The Company is not acting on behalf of another trader.
The geographical address of the place of business of the Company is 2 Chawley Park, Cumnor Hill, Oxford, OX2 9GG, UK. Any complaint by the Client can be addressed to the Company there.
The total price of the goods inclusive of taxes is as stated in the Agreement.
There may be additional charges for framing and delivery of the Pictures, but such additional charges are a matter for negotiation between the Client and the Framer. They are not due under this Agreement, nor are they levied by the Company.
If this contract is concluded using any means of distance communication, there is no additional charge for that.
The arrangements for payment are set out in clause 2.7 of the above terms and conditions.
The arrangements for delivery are set out in clause 2.8 of the above terms and conditions.
The arrangements for performance of the contract are set out in clause 2 of the above terms and conditions.
The time by which the Company undertakes to deliver the goods is as set out in clause 2.8 of the above terms and conditions, which must be read in conjunction with clauses 2.2, 2.6 and 2.7.
Any complaint by the Client should be sent by e-mail to richardhayes@AtelaHayes.co.uk or by post to 2 Chawley Park, Cumnor Hill, Oxford, OX2 9GG, UK and the Company will respond within 21 days.

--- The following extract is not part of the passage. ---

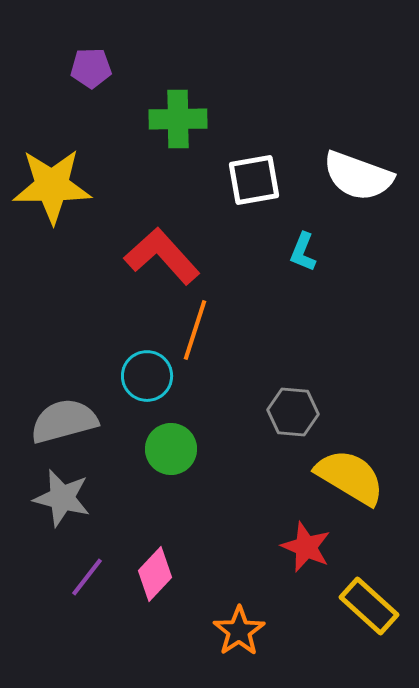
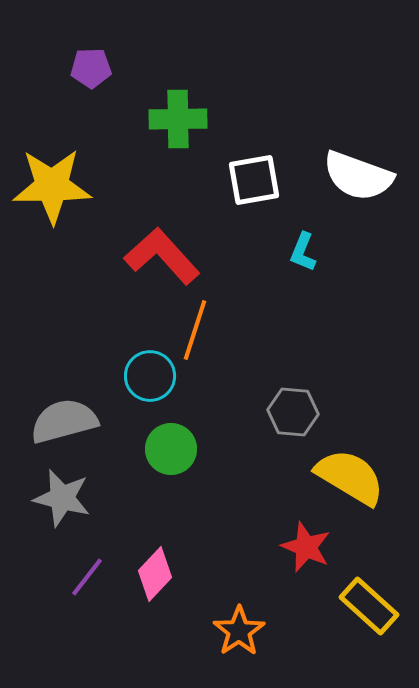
cyan circle: moved 3 px right
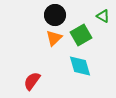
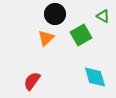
black circle: moved 1 px up
orange triangle: moved 8 px left
cyan diamond: moved 15 px right, 11 px down
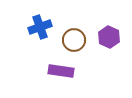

The Client will not benefit from a right to cancel the Agreement because the goods are made to the Client’s specifications and/or are clearly personalised.
The Company is under a legal duty to supply goods that are in conformity with the contract.
There are no relevant codes of conduct.
The duration of the contract is from the date of the Agreement until the parties’ obligations under it have been fulfilled. Attention is drawn to clause 2 of the above terms and conditions.
A deposit is to be paid by the Client to the Company as stated in the Agreement.
This is not a contract for the supply of digital content.